What to work on: Verbatim reproduction of the entries is required; images must be omitted.

-- Supplied material follows --

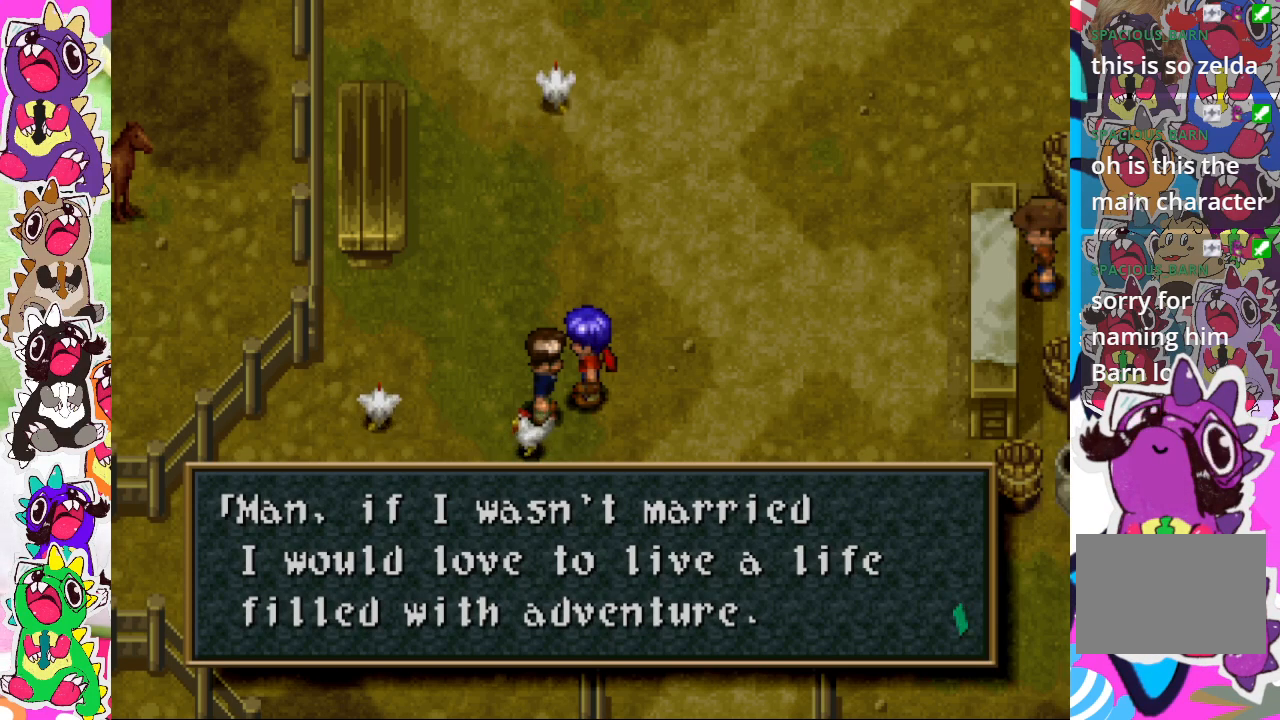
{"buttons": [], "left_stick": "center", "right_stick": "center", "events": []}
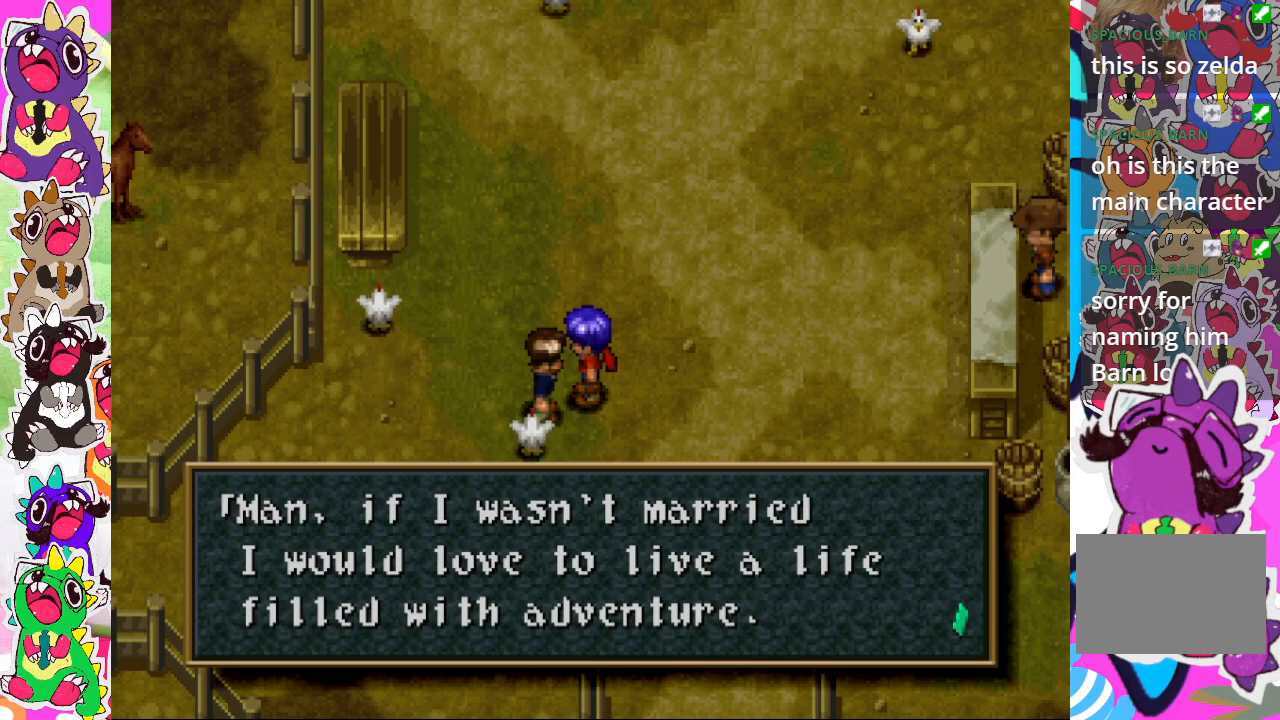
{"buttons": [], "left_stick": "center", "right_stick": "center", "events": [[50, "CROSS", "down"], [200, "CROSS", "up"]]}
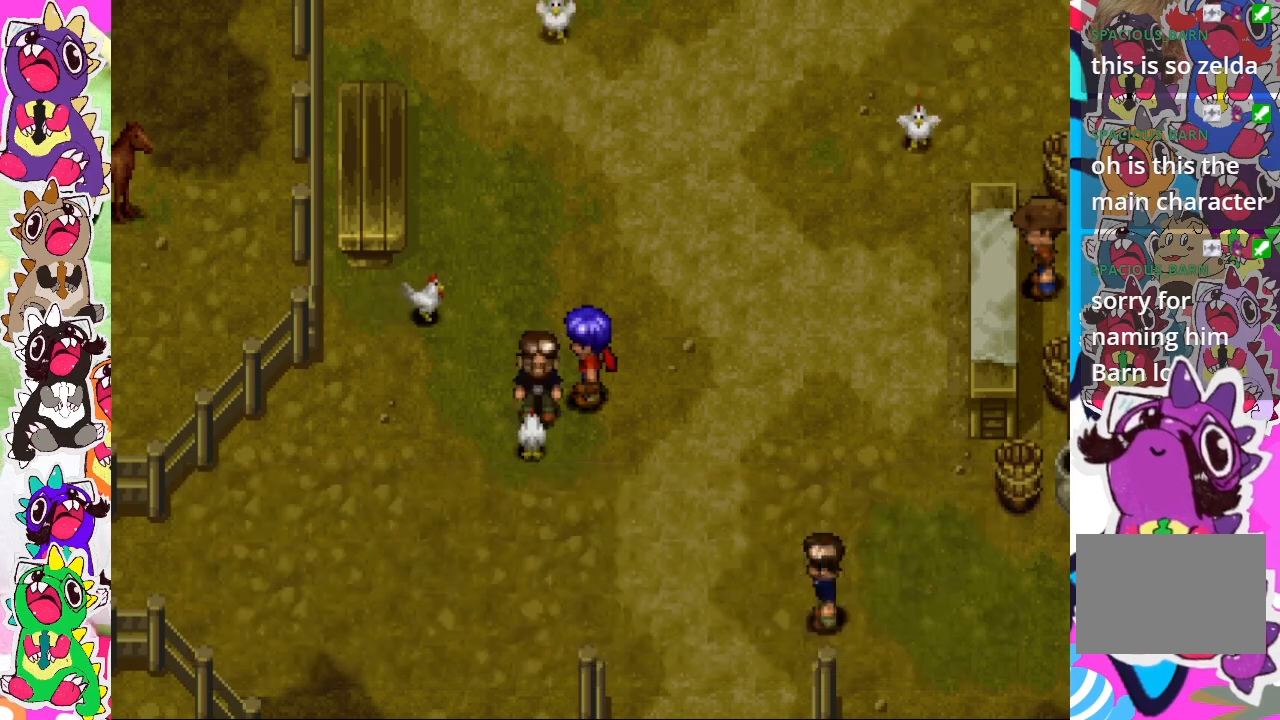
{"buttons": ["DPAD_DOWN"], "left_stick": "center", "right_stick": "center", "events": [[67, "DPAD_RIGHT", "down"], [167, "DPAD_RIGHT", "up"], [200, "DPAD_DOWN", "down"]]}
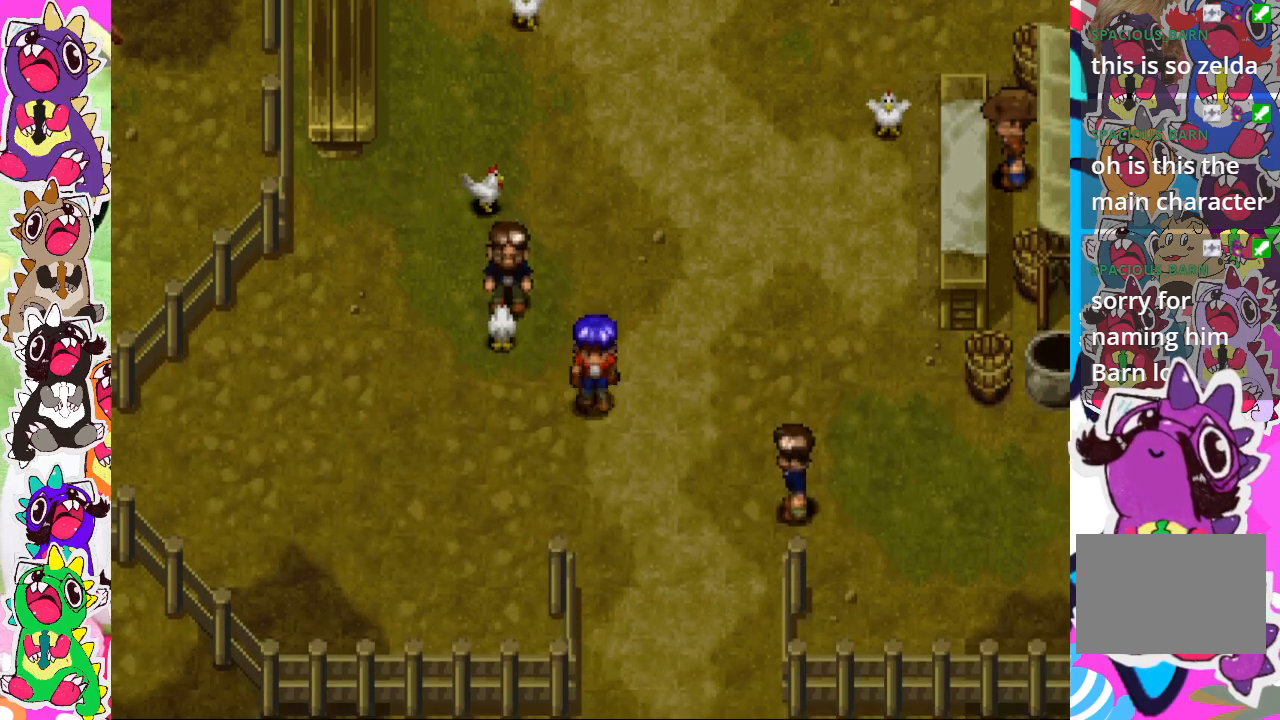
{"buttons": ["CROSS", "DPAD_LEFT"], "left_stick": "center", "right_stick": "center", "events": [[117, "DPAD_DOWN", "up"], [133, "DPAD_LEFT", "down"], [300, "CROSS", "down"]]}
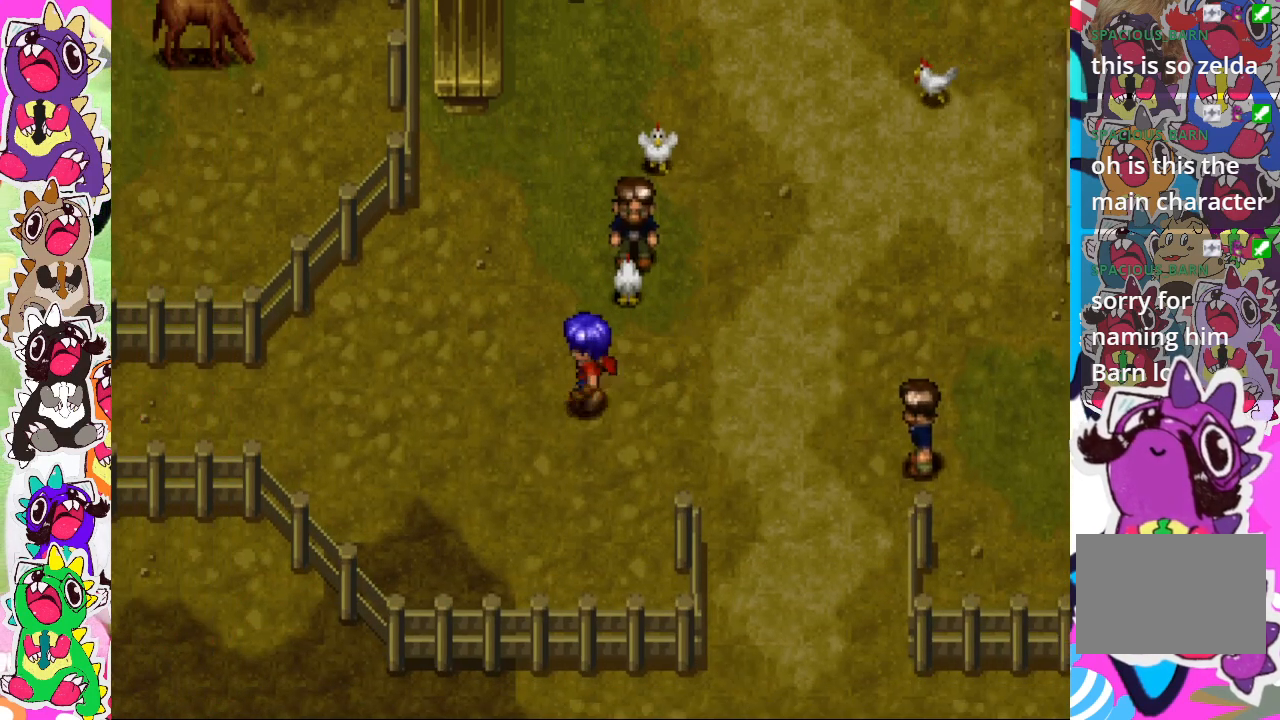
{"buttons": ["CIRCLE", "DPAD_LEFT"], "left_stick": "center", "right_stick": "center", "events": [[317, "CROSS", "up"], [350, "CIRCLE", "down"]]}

-- Supplied material concluded --

Completed exercise:
{"buttons": [], "left_stick": "center", "right_stick": "center", "events": []}
{"buttons": [], "left_stick": "center", "right_stick": "center", "events": [[50, "CROSS", "down"], [200, "CROSS", "up"]]}
{"buttons": ["DPAD_DOWN"], "left_stick": "center", "right_stick": "center", "events": [[67, "DPAD_RIGHT", "down"], [167, "DPAD_RIGHT", "up"], [200, "DPAD_DOWN", "down"]]}
{"buttons": ["CROSS", "DPAD_LEFT"], "left_stick": "center", "right_stick": "center", "events": [[117, "DPAD_DOWN", "up"], [133, "DPAD_LEFT", "down"], [300, "CROSS", "down"]]}
{"buttons": ["CIRCLE", "DPAD_LEFT"], "left_stick": "center", "right_stick": "center", "events": [[317, "CROSS", "up"], [350, "CIRCLE", "down"]]}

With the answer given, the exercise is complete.